父はもう長い事患っており、まともに会話をしたのは10年くらい前のことだと思う。そこから10年、私にとって、父はいないも同然だった。
しかし、いざ危篤の知らせをうけ、急いで施設に向かい、目の前で亡くなる姿を見て、やはりショックだった。
葬儀の準備が進んだり、通夜の時に父の顔を眺めたり、火葬場で最後のお別れをしたり、骨を拾ったり。
そんなことを通して、死というものを受け入れたような、受け入れられていないような、そんな不思議な心持ちで、一年と少し、過ごしてきた。
四九日法要の時、お坊さんは「3年くらいは、まだ寂しく感じるかもしれない」と仰った。
確かに、月日が経つにつれて、父の死を受け入れつつあるような気もしている。
ただ、父が旅立ったということは、自分にとって大きなことであり、それ以前の自分にはもう戻れないのだと思う。それが受け入れるということなのだろうか。
父の遺したたくさんの作品、写真、本、色々を見て涙を流すことも少なくなった。

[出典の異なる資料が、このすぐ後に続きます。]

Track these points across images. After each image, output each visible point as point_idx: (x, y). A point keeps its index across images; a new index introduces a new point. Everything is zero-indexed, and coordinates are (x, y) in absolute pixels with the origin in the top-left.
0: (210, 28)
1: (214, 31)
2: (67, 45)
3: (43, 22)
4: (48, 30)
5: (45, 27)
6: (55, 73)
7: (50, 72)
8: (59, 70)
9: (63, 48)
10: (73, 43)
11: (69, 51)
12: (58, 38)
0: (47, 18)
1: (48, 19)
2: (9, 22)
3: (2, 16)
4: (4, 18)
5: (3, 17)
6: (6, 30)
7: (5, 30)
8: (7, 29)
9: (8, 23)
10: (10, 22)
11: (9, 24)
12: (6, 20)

ただただ思うのは、人生はすごく短い、ということ。
自分に与えられた時間は有限で、他の人にとってもそれは同じ。
限られた時間を、お互いに与え合う。
限られた時間の中、そばにいてくれること。
そのことが、とてもありがたいことだと。
そんな心持ちになった。
今年は、ピアノの発表会があった。
ちょうど父の一周忌にあたる時期だったので、
ショパンのソナタの2番を弾こうか、と考えていた。
2番のソナタは、葬送行進曲付きで、ショパンの死についての意識が表現されている、と感じたから。
でも、なんだかしっくりこなかった。
しっくり来たのは、むしろ同じくショパンのソナタの3番の方。
ショパン自身が父親を亡くし、気落ちしていた後に作曲したという。
なんだかとても、自分自身に重ね、この曲を選んだのだった。
何かの曲に真剣に取り組むとき、そこには何かしらの気づきが生まれる。
ソナタ3番との歩みは、私の中で予想外の方向へと進んだ。
私は、親との葛藤、支配の中で苦しんでいて、そこからの脱却を図ろうとしていたようだった。
この曲を練習するのと並行して、臨床催眠講座を受講し、仲間たちと催眠の練習をしていた。次々と色々なことが変化していき、一年前には思いもよらなかったところへ、今来ている。
それは、ソナタ3番が重々しく始まり、慟哭の中で、本来の自分を発見し、その自分と統合していくような、そんな変化だった。
私の勝手な解釈かもしれないが、自分の中で曲の解釈が腑に落ちた時、とんでもない喜びが生まれた。
もっと伝わるように表現したいし、
もっと上手くなりたい。
自分の中の欲が、喜びへと変化していった。
今の私の中にあるのは、
ピアノを弾ける喜びと、それを見守ってくれる人がいる喜び。
もしかして、
あれほど渇望していたものが、
今、実は手の中にあるのかもしれない。